Existing in a time when technology was fast outpacing legislation, internet content was seldom regulated during Flash’s reign, and, as a result, many of the games developed for the program adopted decidedly distasteful dispositions. That’s not to discount the impact of more wholesome success stories like Line Rider or QWOP, but, by and large, Flash games, particularly those developed in the mid-2000s, sought to shock players with as much crude humor and viscera as could possibly be delivered via a 3mb download speed. Who could forget such classics as “Endless Zombie Rampage,” “Tactical Assassin,” and “Kill Fred Durst,” paragons of entertainment that they were?

Virtual Rampage

Of course, arguably the most well-remembered series of violent Flash games was the Thing Thing series. Developed by a team unironically electing to call themselves Diseased Productions, the first Thing Thing titled hit the scene in August of 2005. Albeit a flat, extremely short offering that boasted little in the way of gameplay variation or game design, it caught the attention of teenagers the world over desperate for something to do in the school’s computer lab. A cheap and dirty rendition of the Matrix movies and Max Payne games we all admired, the quality didn’t matter as long as we had something at which to ogle.

Most recognizable for its liberal gore effects—especially for the time—Thing Thing served as the gut-punch alternative to the Xbox 360 games your parents wouldn’t buy for you. Though extremely shallow by comparison, they dazzled younger gamers eager for an easily-accessible alternative—so long as their parents weren’t around to monitor what was going on.

Fame, And Flash, Are Fleeting

While so many Flash games were disposable one-offs likely developed in a weekend’s time by bored web designers, Thing Thing grew into a legendary series of games which wove a cyberpunk narrative concerning bioweaponry and nihilistic hypercapitalism, each entry one-upping the last in terms of weaponry and wanton destruction. In total, there were eight games under the Thing Thing umbrella, four in the quote-unquote “main” series, and four in a horde mode-style spinoff series.
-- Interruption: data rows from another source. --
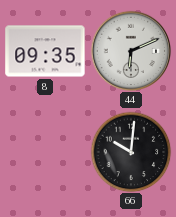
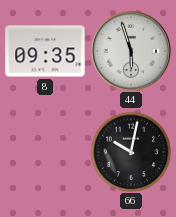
44: 6:11 -> 5:57
66: 10:01 -> 10:02
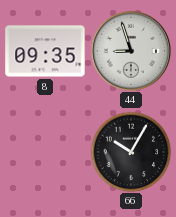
44: 5:57 -> 8:57
66: 10:02 -> 10:05
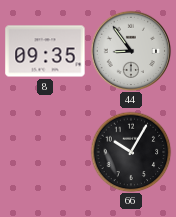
44: 8:57 -> 8:54
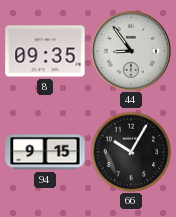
94: none -> 9:15
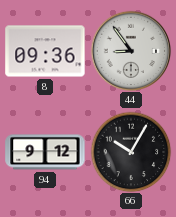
8: 09:35 -> 09:36
94: 9:15 -> 9:12
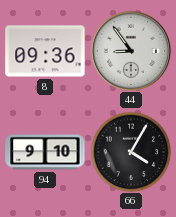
94: 9:12 -> 9:10
66: 10:05 -> 4:05
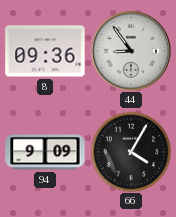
94: 9:10 -> 9:09
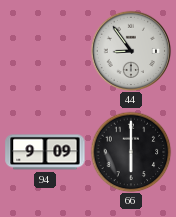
8: 09:36 -> none
66: 4:05 -> 6:00
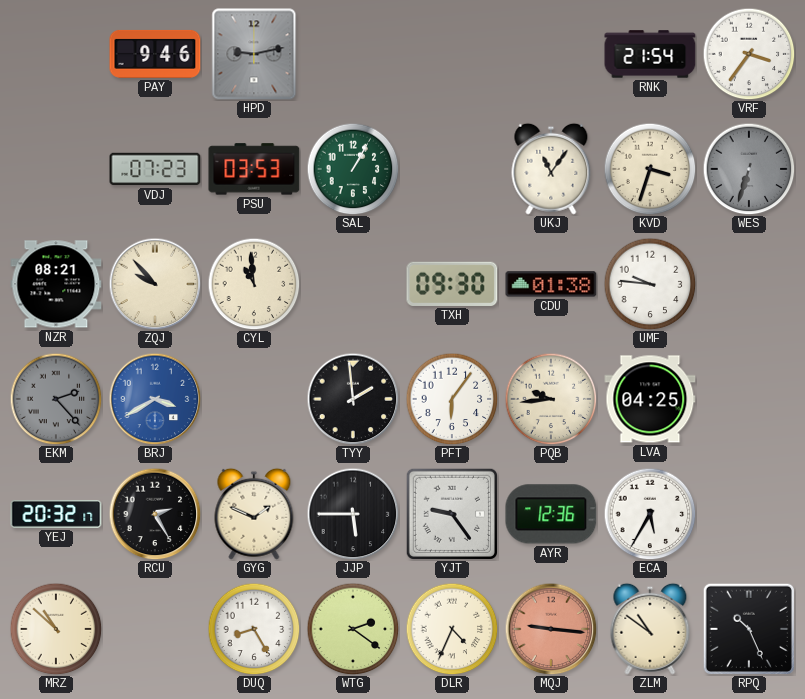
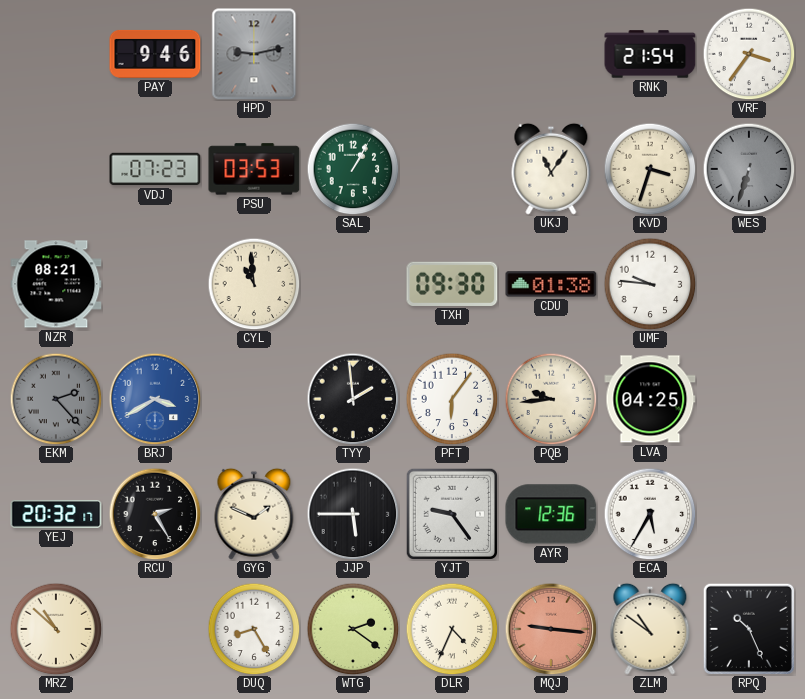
ZQJ: 9:53 -> none
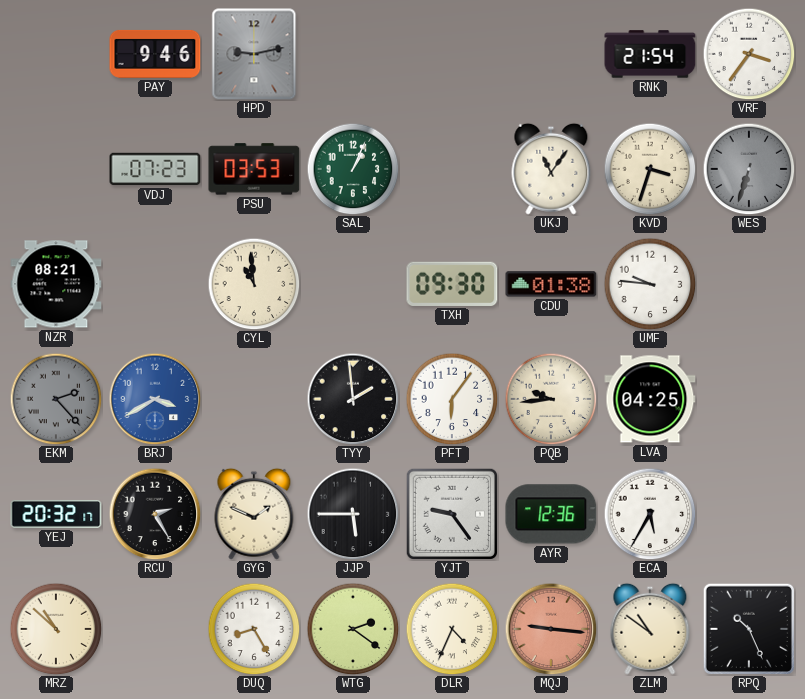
SAL: 1:05 -> 1:04
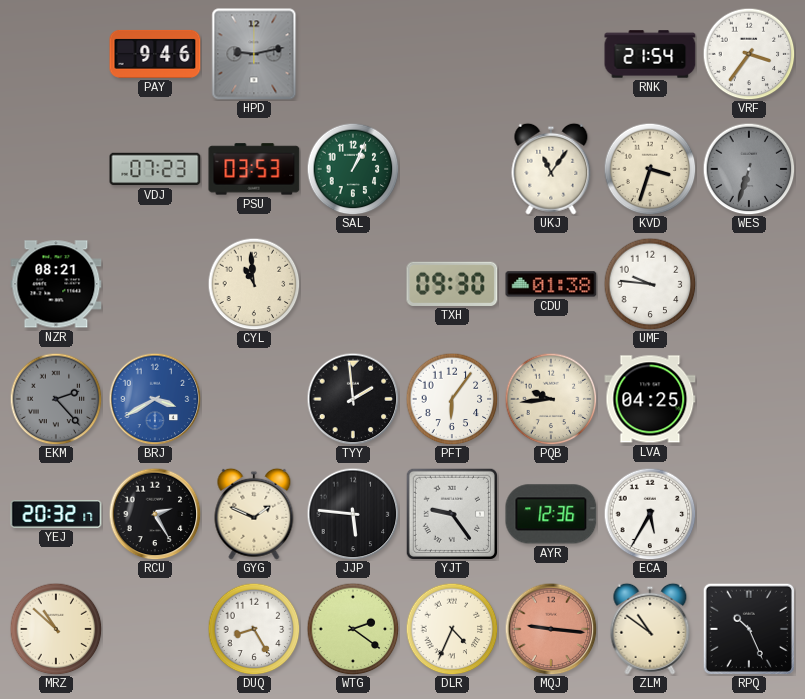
JJP: 5:45 -> 5:46
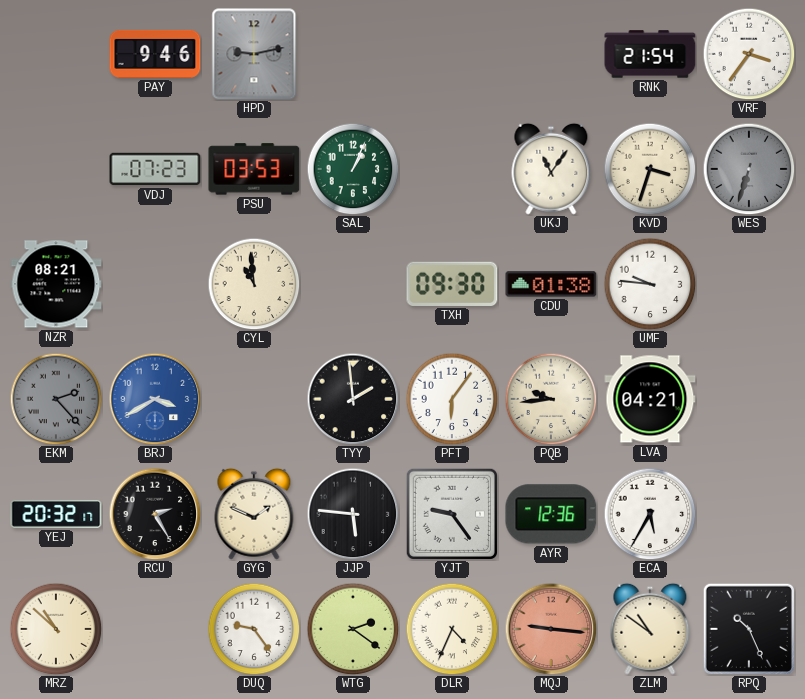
LVA: 04:25 -> 04:21
DUQ: 8:25 -> 9:24
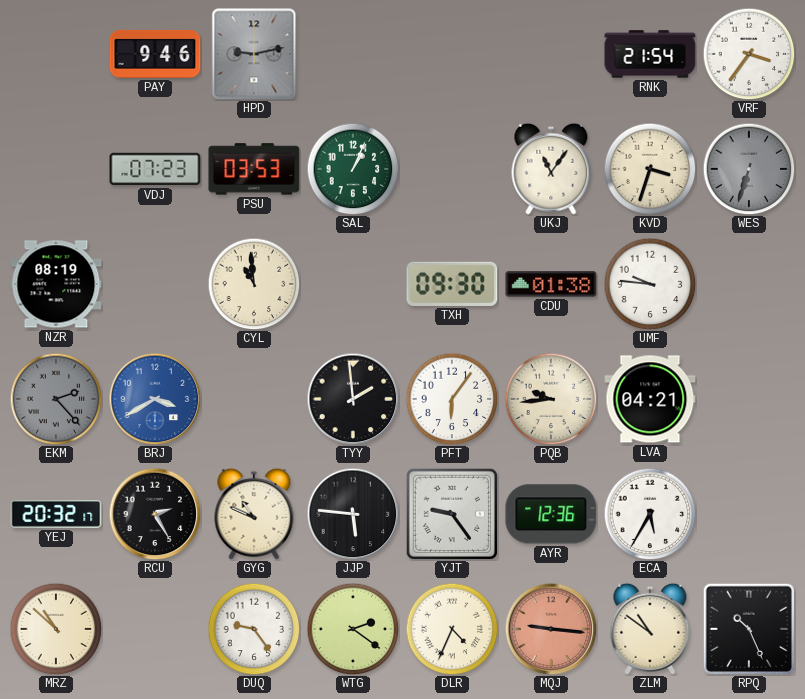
NZR: 08:21 -> 08:19
GYG: 1:49 -> 10:49
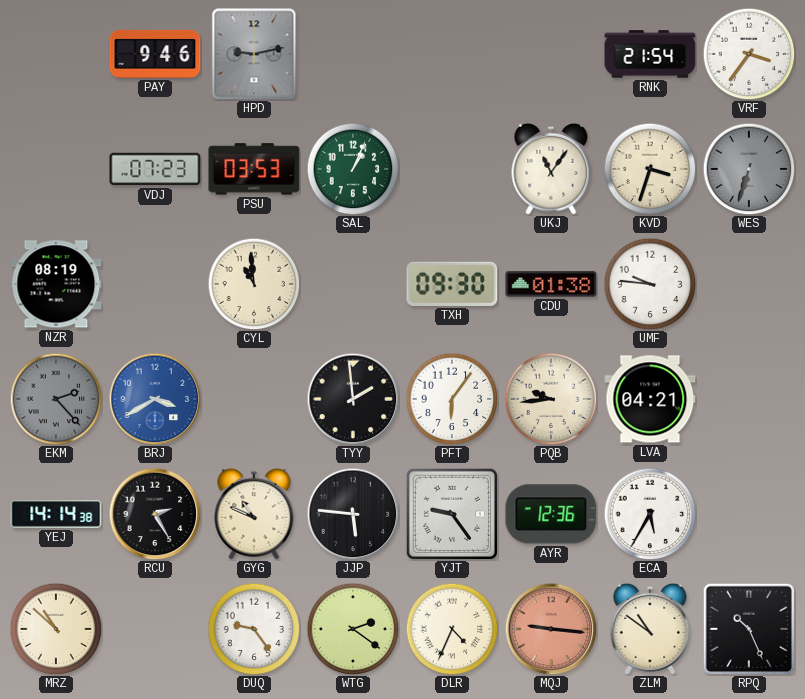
YEJ: 20:32 -> 14:14
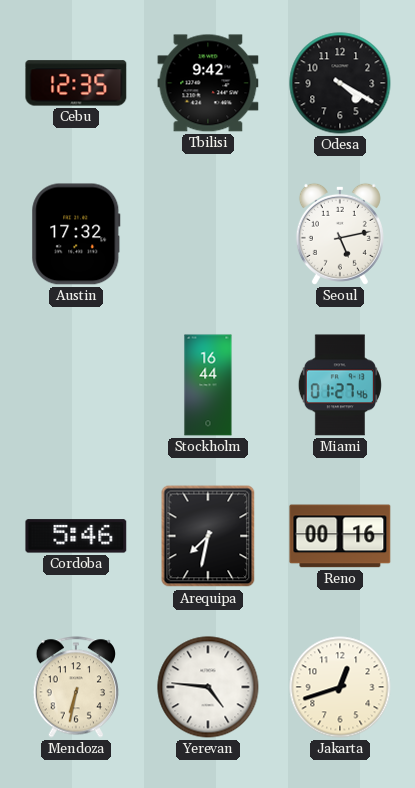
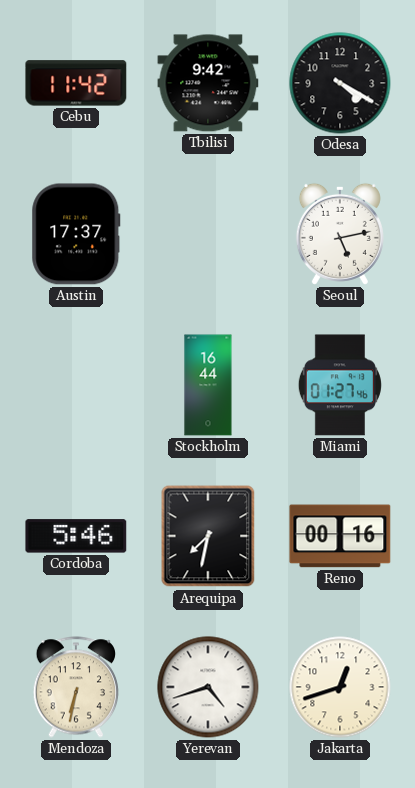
Cebu: 12:35 -> 11:42
Austin: 17:32 -> 17:37
Yerevan: 4:46 -> 4:42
What’s more, support for these titles seemingly continued up until longtime bastion of edgy Flash-based content, CrazyMonkeyGames, issued its last update in 2013.

Both the internet and gaming as a whole have long since moved on, but, with the long-time-coming realization that Adobe will be pulling support for Flash in December of this year, it’s hard to say goodbye to that era of gaming, and, disposable though they were, it’s tough to come to terms with the fact that, very soon, the Thing Thing saga, along with everything from Boxhead to Happy Wheels, will be gone.

The Case For Preservation

Is it so outlandish to argue for preservation for these pieces of dated internet culture? Sure, the Thing Thing games absolutely reek of 2007 Hot Topic shut-up-mom-it’s-not-a-phase aesthetic, and, sure, we would have all rather been playing Halo 3 or Gears of War at the time, but it’s a shame to think of the efforts of these now-forgotten programmers as unworthy of archival. Should we ever want to remember what Flash gaming was like before mobile phones and HTML5 took over, these silly little side-scrolling shooters would work as an excellent time capsule, and, aside from the fact that they’ve long been abandoned by their creators, it wouldn’t be unreasonable to ask for a collection of them to appear on something like Steam or Itch.io.

Sadly, as it stands, in a few short weeks, Thing Thing will exist only as a vague memory in the minds of those who were once bored study hall students. Perhaps it’s a reminder of the entropy destined to deteriorate us all, or perhaps that’s just the inner misanthropic teenage Flash game fan showing.